Hettinger: Das sieht ja auch auf der Landkarte doch schon so ein bisschen eigenartig aus. Da ist im Norden Russland, Nordossetien, und wie so eine Zunge guckt da dieses südossetische Gebiet nach Georgien hinein. Warum ist es für Georgien eine so delikate Angelegenheit?

Maaß: Na ja, weil es einfach ein Stückchen georgisches Herzland ist und wo sie schon als Urkaukaser seit Jahrtausenden siedeln. Für sie ist das einfach nicht akzeptabel, dass Gäste wie diese Osseten, die natürlich auch schon, wie gesagt, viele Jahrhunderte dort leben, plötzlich sich abspalten wollen.
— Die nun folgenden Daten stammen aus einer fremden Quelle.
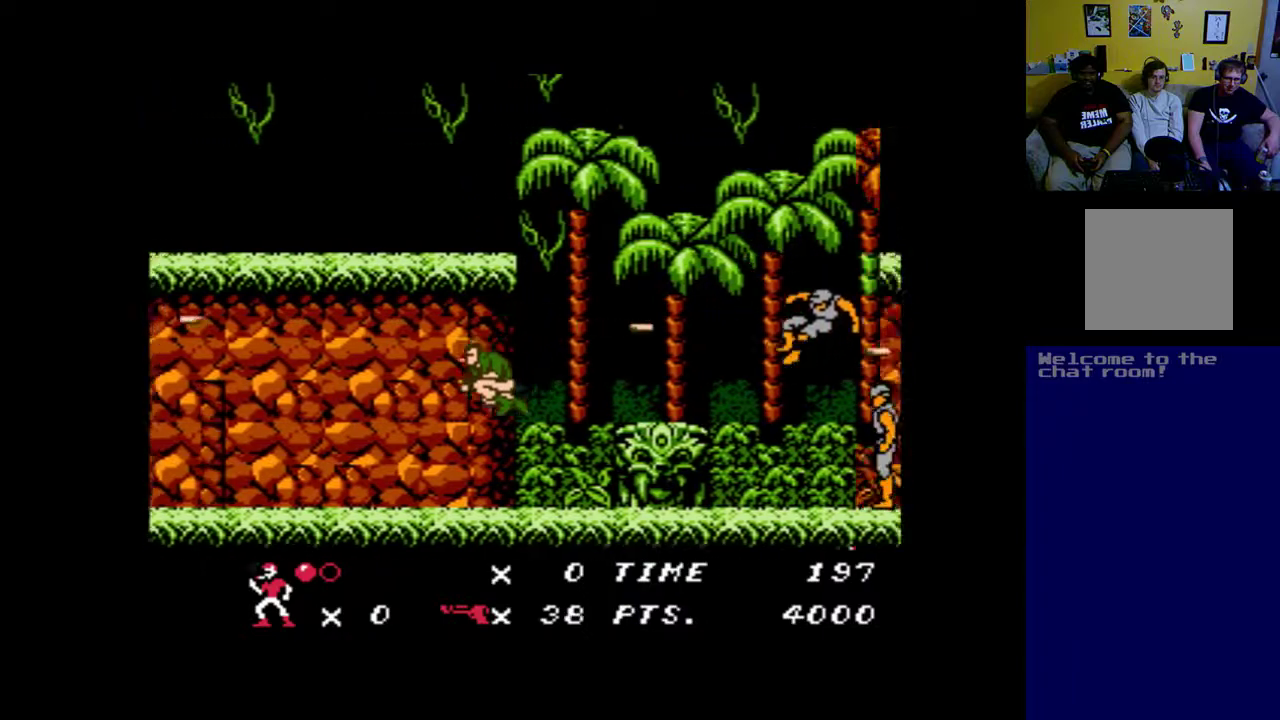
{"buttons": ["B", "DPAD_RIGHT"], "left_stick": "up", "events": [[17, "DPAD_DOWN", "up"], [83, "A", "down"], [183, "A", "up"], [450, "B", "down"]]}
Und ein wichtiger Satz noch für mich als Kaukasus-Spezialisten. Ich liebe ja den Kaukasus, weil dort seit Jahrtausenden eigentlich multiethnische Strukturen sind. Das heißt, alle diese vielen, vielen Ethnien und die vielen Sprachen, die da gesprochen sind, über 45, die leben auf engsten Raum miteinander, haben sich nie oder in wenigen Fällen gegenseitig assimiliert und aufgelöst, sondern waren auch immer friedlich miteinander. Und diese Konflikte wie jetzt, zwischen den Osseten und Georgiern, die sind für die Bevölkerung natürlich unheilvoll und unproduktiv, die bringen nur Zerstörung, Leid und Tote. Und sie haben gar nichts davon, auch nicht die Osseten. Ob sie nun zu Georgien gehören oder zu Russland. Es ist ein Spiel, was eigentlich ihre Interessen nicht wirklich tangiert. Es gibt einen winzigen Punkt, es ist natürlich wirtschaftlich für die Südosseten etwas günstiger, mit Russland zu gehen, weil Russland ist eine mächtige Wirtschaftsmacht. Sie haben die russische Währung, sie werden von Russland versorgt. Und da geht es ihnen natürlich sozial besser als mit diesem armen Georgien.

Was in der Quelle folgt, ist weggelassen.